EcoTarium – Worcester MA

The EcoTarium, located in Worcester MA, is a science and nature museum.

Despite its modern-sounding name, the EcoTarium is actually a little under two hundred years old. It was established in 1825 as the Worcester Lyceum of Natural History. As the museum grew, it was moved several times and also underwent several name changes. In 1971, the museum was moved to its current location. The building, which was designed by Edward Durrell Stone, sits on 60 acres of land. At this time, the museum’s name was changed to the Worcester Science Center. Fifteen years later, the museum’s name was changed again to the New England Science Center. The EcoTarium gained its current name in 1998 and underwent a renovation and expansion at the same time.

The EcoTarium has outdoor and indoor attractions. The outdoor attractions, which are collectively called “outdoor explorations” include nature trails, a stegosaurus statue, train rides, and a tree canopy walkway. The last item opened in 1999 and was the first of its kind in the US. Wild animals like deer, skunks, and rabbits live on the premises; lucky visitors may see them while outside.

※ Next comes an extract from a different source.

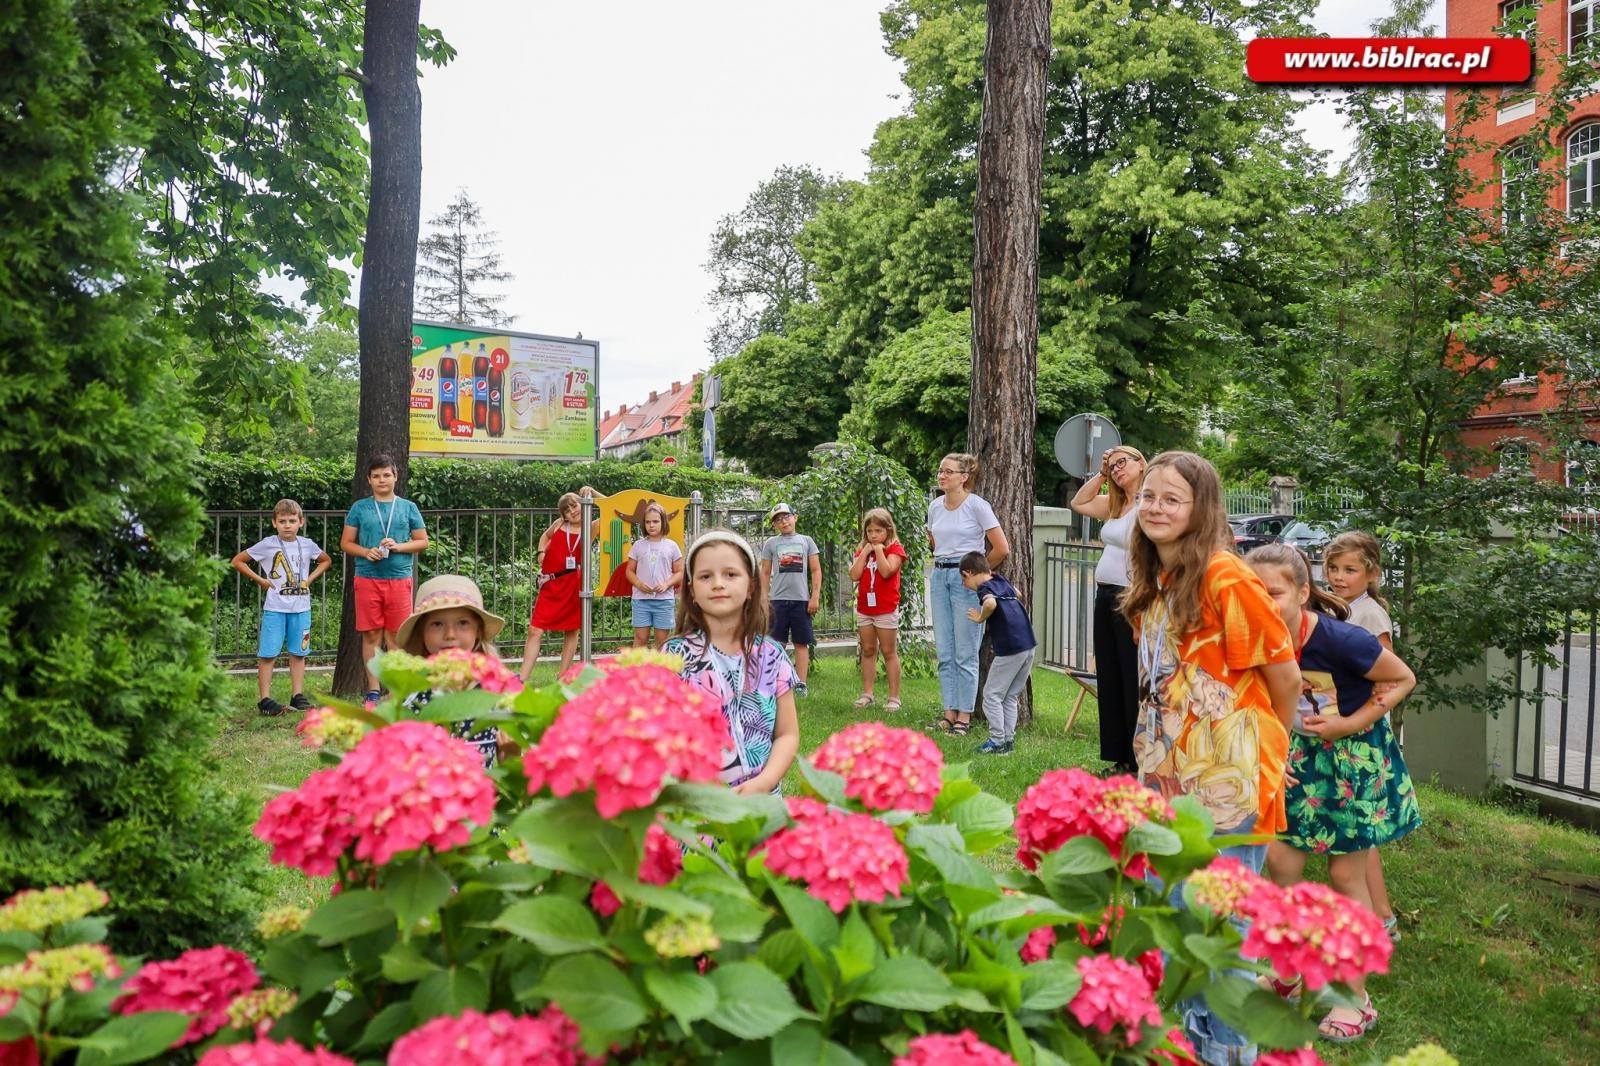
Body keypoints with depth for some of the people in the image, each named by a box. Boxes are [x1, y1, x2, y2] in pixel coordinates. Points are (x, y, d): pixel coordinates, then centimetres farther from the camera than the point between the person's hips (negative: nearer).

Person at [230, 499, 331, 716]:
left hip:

The EcoTarium’s building boasts three floors of exhibits, and some of them feature animals. The lower level has a Tidal Pool exhibit featuring fish and invertebrates native to Worcester MA. It also has a Freshwater exhibit dedicated to the types of freshwater habitats found in New England, like swamps, ponds, and marshes.

The three floors include a mixture of permanent and temporary exhibits, many of which are interactive. One of the newer attractions is City Science, which is located on the middle floor. The various activities, games, and exhibits enable visitors to learn how the construction of cities affects the environment and the people and animals in the area. For example, the “Engineering Lab” lets people pretend to be city engineers and try to design their own buildings and bridges – and then see how well they handle traffic.

While most of the exhibits are devoted to the environments and animals in New England, the African Communities is a group of dioramas that depict savannahs, bushlands, and other African environments, along with the animals that live in them.

The Alden Digital Planetarium became the first digital planetarium in Massachusetts in 2007. It also has a partnership with National Geographic. The planetarium displays images from the Hubble Space Telescope and NASA to create three-dimensional images of the solar system. It also doubles as a movie theater.

The EcoTarium has a Preschool Discovery Area for the youngest future scientists. Children can pretend to be animal keepers, read books, climb, crawl through a giant cube, and play in a “mini-Worcester” with trees and buildings.

The EcoTarium has a café and a snack area on the premises. Visitors can eat outside in the picnic area.

The EcoTarium is about three miles away from Elm Park. It is similarly near the Worcester Art Museum and the University of Massachusetts Medical School. The EcoTarium is open all year except on Mondays and major holidays.